I ran certbot its in /opt/eff.org/certbot/venv/bin .. but it says... Processing /etc/letsencrypt/renewal/ns9.cdbsystems.com.conf - - - - - - - - - - - - - - - - - - - - - - - - - - - - - - - - - - - - - - - - Traceback (most recent call last): File "/opt/eff.org/certbot/venv/lib/python2.7/site-packages/certbot/crypto_util.py", line 351, in _load_cert_or_req return load_func(typ, cert_or_req_str) File "/opt/eff.org/certbot/venv/lib/python2.7/site-packages/OpenSSL/crypto.py", line 1794, in load_certificate _raise_current_error() File "/opt/eff.org/certbot/venv/lib/python2.7/site-packages/OpenSSL/_util.py", line 54, in exception_from_error_queue raise exception_type(errors) Error: [('PEM routines', 'get_name', 'no start line')] Renewal configuration file /etc/letsencrypt/renewal/ns9.cdbsystems.com.conf (cert: ns9.cdbsystems.com) produced an unexpected error: [('PEM routines', 'get_name', 'no start line')]. Skipping. ack!!!

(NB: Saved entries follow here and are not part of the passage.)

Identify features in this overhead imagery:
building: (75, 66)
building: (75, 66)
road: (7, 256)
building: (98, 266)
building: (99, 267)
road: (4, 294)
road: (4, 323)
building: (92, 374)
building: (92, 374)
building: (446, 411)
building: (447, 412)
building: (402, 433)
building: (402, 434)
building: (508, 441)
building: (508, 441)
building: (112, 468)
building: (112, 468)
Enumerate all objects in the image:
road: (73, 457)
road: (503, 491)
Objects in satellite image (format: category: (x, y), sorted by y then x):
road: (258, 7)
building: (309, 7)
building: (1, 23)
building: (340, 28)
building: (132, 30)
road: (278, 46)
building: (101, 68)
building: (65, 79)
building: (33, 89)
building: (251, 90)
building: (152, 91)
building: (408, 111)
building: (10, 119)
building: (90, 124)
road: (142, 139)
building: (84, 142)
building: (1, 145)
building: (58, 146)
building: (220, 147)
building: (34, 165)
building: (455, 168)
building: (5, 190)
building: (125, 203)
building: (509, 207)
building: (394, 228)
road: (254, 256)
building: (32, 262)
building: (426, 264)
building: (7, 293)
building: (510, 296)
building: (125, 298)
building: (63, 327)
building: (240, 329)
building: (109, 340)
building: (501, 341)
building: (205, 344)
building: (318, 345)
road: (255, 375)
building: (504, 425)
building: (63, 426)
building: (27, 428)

ok found one of the *15.pem files was zero again. copied all *14.pem files to *15.pem files and reran .certbot renew and voila! ns9 now has a shiny new cert and problem seems solved! many thanks. and sorry if my titles were disturbing. I've been VERY DISTURBED <grin> but you folks have (as always) been super. cdb.
have been checking my ssl cert for ns9.cdbsystems.com (after I restarted httpd - so the online checkers would see the new cert and one of them gives a clean bill of health the other says that my cert is good chain cert is good - but Root 1 is missing! do I care? it offers to let me download it. thanks again...
I wouldn't; you don't normally include root certificates if the certificate is to be verified as trusted, because the verification has to happen all the way to a well-known, previously trusted root certificate.